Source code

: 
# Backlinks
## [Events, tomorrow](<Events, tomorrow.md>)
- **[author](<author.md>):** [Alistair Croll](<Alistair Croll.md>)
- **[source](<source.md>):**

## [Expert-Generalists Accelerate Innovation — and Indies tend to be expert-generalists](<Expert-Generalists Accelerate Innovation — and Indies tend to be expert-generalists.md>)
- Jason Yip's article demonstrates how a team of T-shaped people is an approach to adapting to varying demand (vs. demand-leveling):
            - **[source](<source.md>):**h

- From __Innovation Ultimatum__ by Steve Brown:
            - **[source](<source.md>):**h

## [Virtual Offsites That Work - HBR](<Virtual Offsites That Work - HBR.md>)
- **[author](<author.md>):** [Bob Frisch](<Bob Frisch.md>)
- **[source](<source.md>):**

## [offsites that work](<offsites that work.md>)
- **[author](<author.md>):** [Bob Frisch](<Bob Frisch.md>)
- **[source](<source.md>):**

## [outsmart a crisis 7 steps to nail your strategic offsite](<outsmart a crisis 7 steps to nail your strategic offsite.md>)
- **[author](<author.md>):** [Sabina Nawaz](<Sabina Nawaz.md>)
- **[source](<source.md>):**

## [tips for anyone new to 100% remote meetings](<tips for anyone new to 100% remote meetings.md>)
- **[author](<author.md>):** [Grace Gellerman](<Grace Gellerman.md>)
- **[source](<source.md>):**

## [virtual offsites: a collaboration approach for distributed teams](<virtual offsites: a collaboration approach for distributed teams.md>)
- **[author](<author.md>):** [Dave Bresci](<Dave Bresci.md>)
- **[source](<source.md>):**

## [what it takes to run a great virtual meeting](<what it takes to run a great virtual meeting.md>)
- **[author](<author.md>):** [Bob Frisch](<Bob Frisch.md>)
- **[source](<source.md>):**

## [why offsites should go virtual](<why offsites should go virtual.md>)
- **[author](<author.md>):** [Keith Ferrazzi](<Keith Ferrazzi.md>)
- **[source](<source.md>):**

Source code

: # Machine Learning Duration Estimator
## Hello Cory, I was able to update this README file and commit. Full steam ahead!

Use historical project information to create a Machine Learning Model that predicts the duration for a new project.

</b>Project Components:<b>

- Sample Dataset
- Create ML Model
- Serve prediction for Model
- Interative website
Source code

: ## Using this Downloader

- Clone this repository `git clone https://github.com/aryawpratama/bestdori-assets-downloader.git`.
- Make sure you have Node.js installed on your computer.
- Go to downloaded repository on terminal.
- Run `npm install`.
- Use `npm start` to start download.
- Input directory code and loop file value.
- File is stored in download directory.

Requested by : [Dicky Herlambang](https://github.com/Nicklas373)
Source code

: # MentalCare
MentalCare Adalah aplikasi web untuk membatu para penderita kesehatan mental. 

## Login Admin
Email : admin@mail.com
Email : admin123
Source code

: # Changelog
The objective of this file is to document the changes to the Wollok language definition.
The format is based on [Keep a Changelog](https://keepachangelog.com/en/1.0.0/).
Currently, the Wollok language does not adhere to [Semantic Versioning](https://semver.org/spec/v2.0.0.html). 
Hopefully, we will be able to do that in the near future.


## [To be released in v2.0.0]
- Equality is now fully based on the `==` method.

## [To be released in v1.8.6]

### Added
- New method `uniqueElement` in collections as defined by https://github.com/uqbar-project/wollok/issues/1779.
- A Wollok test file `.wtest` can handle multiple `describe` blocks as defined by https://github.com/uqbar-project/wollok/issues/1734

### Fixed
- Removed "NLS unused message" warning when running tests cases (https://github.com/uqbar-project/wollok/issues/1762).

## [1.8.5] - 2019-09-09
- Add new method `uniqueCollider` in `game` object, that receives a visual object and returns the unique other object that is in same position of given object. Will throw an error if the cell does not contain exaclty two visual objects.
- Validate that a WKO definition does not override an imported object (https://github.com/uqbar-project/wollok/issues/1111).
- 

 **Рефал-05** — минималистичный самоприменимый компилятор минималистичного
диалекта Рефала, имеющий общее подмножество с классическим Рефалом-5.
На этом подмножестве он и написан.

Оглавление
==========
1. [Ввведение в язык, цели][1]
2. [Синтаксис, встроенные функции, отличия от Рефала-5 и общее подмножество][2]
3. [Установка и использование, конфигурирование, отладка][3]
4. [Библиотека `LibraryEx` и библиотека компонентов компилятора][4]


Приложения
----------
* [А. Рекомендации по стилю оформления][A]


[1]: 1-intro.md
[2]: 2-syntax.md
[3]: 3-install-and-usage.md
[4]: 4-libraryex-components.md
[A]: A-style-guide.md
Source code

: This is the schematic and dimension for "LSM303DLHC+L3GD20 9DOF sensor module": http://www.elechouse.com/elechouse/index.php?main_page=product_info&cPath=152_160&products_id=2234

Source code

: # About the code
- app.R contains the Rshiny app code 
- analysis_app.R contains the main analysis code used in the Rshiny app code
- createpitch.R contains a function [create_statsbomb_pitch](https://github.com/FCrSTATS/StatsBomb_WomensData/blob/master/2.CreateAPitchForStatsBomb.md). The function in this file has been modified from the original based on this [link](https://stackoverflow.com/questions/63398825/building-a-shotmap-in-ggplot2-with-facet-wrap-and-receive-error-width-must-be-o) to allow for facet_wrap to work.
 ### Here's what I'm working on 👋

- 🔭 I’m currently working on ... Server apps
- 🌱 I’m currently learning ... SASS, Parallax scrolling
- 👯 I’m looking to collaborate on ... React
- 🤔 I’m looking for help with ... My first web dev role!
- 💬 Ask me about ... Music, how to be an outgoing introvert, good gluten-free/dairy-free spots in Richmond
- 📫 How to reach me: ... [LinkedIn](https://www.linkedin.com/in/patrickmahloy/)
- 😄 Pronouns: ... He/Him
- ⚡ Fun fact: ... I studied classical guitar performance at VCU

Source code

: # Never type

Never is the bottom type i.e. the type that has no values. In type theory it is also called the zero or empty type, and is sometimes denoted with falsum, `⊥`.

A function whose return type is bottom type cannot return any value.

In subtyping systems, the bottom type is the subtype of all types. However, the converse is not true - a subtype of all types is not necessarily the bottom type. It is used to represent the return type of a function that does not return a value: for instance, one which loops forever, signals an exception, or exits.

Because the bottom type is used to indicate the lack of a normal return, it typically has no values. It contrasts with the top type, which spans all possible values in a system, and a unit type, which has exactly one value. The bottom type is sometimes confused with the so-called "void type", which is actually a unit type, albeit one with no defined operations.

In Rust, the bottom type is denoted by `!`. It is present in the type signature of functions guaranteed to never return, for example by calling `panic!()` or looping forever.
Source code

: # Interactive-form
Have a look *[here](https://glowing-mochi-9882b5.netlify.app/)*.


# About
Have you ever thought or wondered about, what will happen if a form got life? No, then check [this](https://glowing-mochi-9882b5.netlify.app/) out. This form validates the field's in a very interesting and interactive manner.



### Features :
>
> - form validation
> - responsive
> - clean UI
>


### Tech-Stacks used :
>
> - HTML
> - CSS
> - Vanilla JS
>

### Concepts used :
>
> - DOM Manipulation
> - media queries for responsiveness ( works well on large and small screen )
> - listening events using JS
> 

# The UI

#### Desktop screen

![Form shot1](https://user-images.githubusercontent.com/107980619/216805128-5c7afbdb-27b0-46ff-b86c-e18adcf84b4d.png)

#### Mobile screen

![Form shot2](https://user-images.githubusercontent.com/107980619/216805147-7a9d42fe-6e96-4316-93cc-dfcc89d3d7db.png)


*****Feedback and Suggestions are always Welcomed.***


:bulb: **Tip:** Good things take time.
┄┄┄┄┄┄
Reescreva todas as linhas acima em forma de lista numerada, sem incluir as linhas em branco.

1. Source code
2. : 
3. # Backlinks
4. ## [Events, tomorrow](<Events, tomorrow.md>)
5. - **[author](<author.md>):** [Alistair Croll](<Alistair Croll.md>)
6. - **[source](<source.md>):**
7. ## [Expert-Generalists Accelerate Innovation — and Indies tend to be expert-generalists](<Expert-Generalists Accelerate Innovation — and Indies tend to be expert-generalists.md>)
8. - Jason Yip's article demonstrates how a team of T-shaped people is an approach to adapting to varying demand (vs. demand-leveling):
9.             - **[source](<source.md>):**h
10. - From __Innovation Ultimatum__ by Steve Brown:
11.             - **[source](<source.md>):**h
12. ## [Virtual Offsites That Work - HBR](<Virtual Offsites That Work - HBR.md>)
13. - **[author](<author.md>):** [Bob Frisch](<Bob Frisch.md>)
14. - **[source](<source.md>):**
15. ## [offsites that work](<offsites that work.md>)
16. - **[author](<author.md>):** [Bob Frisch](<Bob Frisch.md>)
17. - **[source](<source.md>):**
18. ## [outsmart a crisis 7 steps to nail your strategic offsite](<outsmart a crisis 7 steps to nail your strategic offsite.md>)
19. - **[author](<author.md>):** [Sabina Nawaz](<Sabina Nawaz.md>)
20. - **[source](<source.md>):**
21. ## [tips for anyone new to 100% remote meetings](<tips for anyone new to 100% remote meetings.md>)
22. - **[author](<author.md>):** [Grace Gellerman](<Grace Gellerman.md>)
23. - **[source](<source.md>):**
24. ## [virtual offsites: a collaboration approach for distributed teams](<virtual offsites: a collaboration approach for distributed teams.md>)
25. - **[author](<author.md>):** [Dave Bresci](<Dave Bresci.md>)
26. - **[source](<source.md>):**
27. ## [what it takes to run a great virtual meeting](<what it takes to run a great virtual meeting.md>)
28. - **[author](<author.md>):** [Bob Frisch](<Bob Frisch.md>)
29. - **[source](<source.md>):**
30. ## [why offsites should go virtual](<why offsites should go virtual.md>)
31. - **[author](<author.md>):** [Keith Ferrazzi](<Keith Ferrazzi.md>)
32. - **[source](<source.md>):**
33. Source code
34. : # Machine Learning Duration Estimator
35. ## Hello Cory, I was able to update this README file and commit. Full steam ahead!
36. Use historical project information to create a Machine Learning Model that predicts the duration for a new project.
37. </b>Project Components:<b>
38. - Sample Dataset
39. - Create ML Model
40. - Serve prediction for Model
41. - Interative website
42. Source code
43. : ## Using this Downloader
44. - Clone this repository `git clone https://github.com/aryawpratama/bestdori-assets-downloader.git`.
45. - Make sure you have Node.js installed on your computer.
46. - Go to downloaded repository on terminal.
47. - Run `npm install`.
48. - Use `npm start` to start download.
49. - Input directory code and loop file value.
50. - File is stored in download directory.
51. Requested by : [Dicky Herlambang](https://github.com/Nicklas373)
52. Source code
53. : # MentalCare
54. MentalCare Adalah aplikasi web untuk membatu para penderita kesehatan mental. 
55. ## Login Admin
56. Email : admin@mail.com
57. Email : admin123
58. Source code
59. : # Changelog
60. The objective of this file is to document the changes to the Wollok language definition.
61. The format is based on [Keep a Changelog](https://keepachangelog.com/en/1.0.0/).
62. Currently, the Wollok language does not adhere to [Semantic Versioning](https://semver.org/spec/v2.0.0.html). 
63. Hopefully, we will be able to do that in the near future.
64. ## [To be released in v2.0.0]
65. - Equality is now fully based on the `==` method.
66. ## [To be released in v1.8.6]
67. ### Added
68. - New method `uniqueElement` in collections as defined by https://github.com/uqbar-project/wollok/issues/1779.
69. - A Wollok test file `.wtest` can handle multiple `describe` blocks as defined by https://github.com/uqbar-project/wollok/issues/1734
70. ### Fixed
71. - Removed "NLS unused message" warning when running tests cases (https://github.com/uqbar-project/wollok/issues/1762).
72. ## [1.8.5] - 2019-09-09
73. - Add new method `uniqueCollider` in `game` object, that receives a visual object and returns the unique other object that is in same position of given object. Will throw an error if the cell does not contain exaclty two visual objects.
74. - Validate that a WKO definition does not override an imported object (https://github.com/uqbar-project/wollok/issues/1111).
75. - 
76.  **Рефал-05** — минималистичный самоприменимый компилятор минималистичного
77. диалекта Рефала, имеющий общее подмножество с классическим Рефалом-5.
78. На этом подмножестве он и написан.
79. Оглавление
80. ==========
81. 1. [Ввведение в язык, цели][1]
82. 2. [Синтаксис, встроенные функции, отличия от Рефала-5 и общее подмножество][2]
83. 3. [Установка и использование, конфигурирование, отладка][3]
84. 4. [Библиотека `LibraryEx` и библиотека компонентов компилятора][4]
85. Приложения
86. ----------
87. * [А. Рекомендации по стилю оформления][A]
88. [1]: 1-intro.md
89. [2]: 2-syntax.md
90. [3]: 3-install-and-usage.md
91. [4]: 4-libraryex-components.md
92. [A]: A-style-guide.md
93. Source code
94. : This is the schematic and dimension for "LSM303DLHC+L3GD20 9DOF sensor module": http://www.elechouse.com/elechouse/index.php?main_page=product_info&cPath=152_160&products_id=2234
95. Source code
96. : # About the code
97. - app.R contains the Rshiny app code 
98. - analysis_app.R contains the main analysis code used in the Rshiny app code
99. - createpitch.R contains a function [create_statsbomb_pitch](https://github.com/FCrSTATS/StatsBomb_WomensData/blob/master/2.CreateAPitchForStatsBomb.md). The function in this file has been modified from the original based on this [link](https://stackoverflow.com/questions/63398825/building-a-shotmap-in-ggplot2-with-facet-wrap-and-receive-error-width-must-be-o) to allow for facet_wrap to work.
100.  ### Here's what I'm working on 👋
101. - 🔭 I’m currently working on ... Server apps
102. - 🌱 I’m currently learning ... SASS, Parallax scrolling
103. - 👯 I’m looking to collaborate on ... React
104. - 🤔 I’m looking for help with ... My first web dev role!
105. - 💬 Ask me about ... Music, how to be an outgoing introvert, good gluten-free/dairy-free spots in Richmond
106. - 📫 How to reach me: ... [LinkedIn](https://www.linkedin.com/in/patrickmahloy/)
107. - 😄 Pronouns: ... He/Him
108. - ⚡ Fun fact: ... I studied classical guitar performance at VCU
109. Source code
110. : # Never type
111. Never is the bottom type i.e. the type that has no values. In type theory it is also called the zero or empty type, and is sometimes denoted with falsum, `⊥`.
112. A function whose return type is bottom type cannot return any value.
113. In subtyping systems, the bottom type is the subtype of all types. However, the converse is not true - a subtype of all types is not necessarily the bottom type. It is used to represent the return type of a function that does not return a value: for instance, one which loops forever, signals an exception, or exits.
114. Because the bottom type is used to indicate the lack of a normal return, it typically has no values. It contrasts with the top type, which spans all possible values in a system, and a unit type, which has exactly one value. The bottom type is sometimes confused with the so-called "void type", which is actually a unit type, albeit one with no defined operations.
115. In Rust, the bottom type is denoted by `!`. It is present in the type signature of functions guaranteed to never return, for example by calling `panic!()` or looping forever.
116. Source code
117. : # Interactive-form
118. Have a look *[here](https://glowing-mochi-9882b5.netlify.app/)*.
119. # About
120. Have you ever thought or wondered about, what will happen if a form got life? No, then check [this](https://glowing-mochi-9882b5.netlify.app/) out. This form validates the field's in a very interesting and interactive manner.
121. ### Features :
122. >
123. > - form validation
124. > - responsive
125. > - clean UI
126. >
127. ### Tech-Stacks used :
128. >
129. > - HTML
130. > - CSS
131. > - Vanilla JS
132. >
133. ### Concepts used :
134. >
135. > - DOM Manipulation
136. > - media queries for responsiveness ( works well on large and small screen )
137. > - listening events using JS
138. > 
139. # The UI
140. #### Desktop screen
141. ![Form shot1](https://user-images.githubusercontent.com/107980619/216805128-5c7afbdb-27b0-46ff-b86c-e18adcf84b4d.png)
142. #### Mobile screen
143. ![Form shot2](https://user-images.githubusercontent.com/107980619/216805147-7a9d42fe-6e96-4316-93cc-dfcc89d3d7db.png)
144. *****Feedback and Suggestions are always Welcomed.***
145. :bulb: **Tip:** Good things take time.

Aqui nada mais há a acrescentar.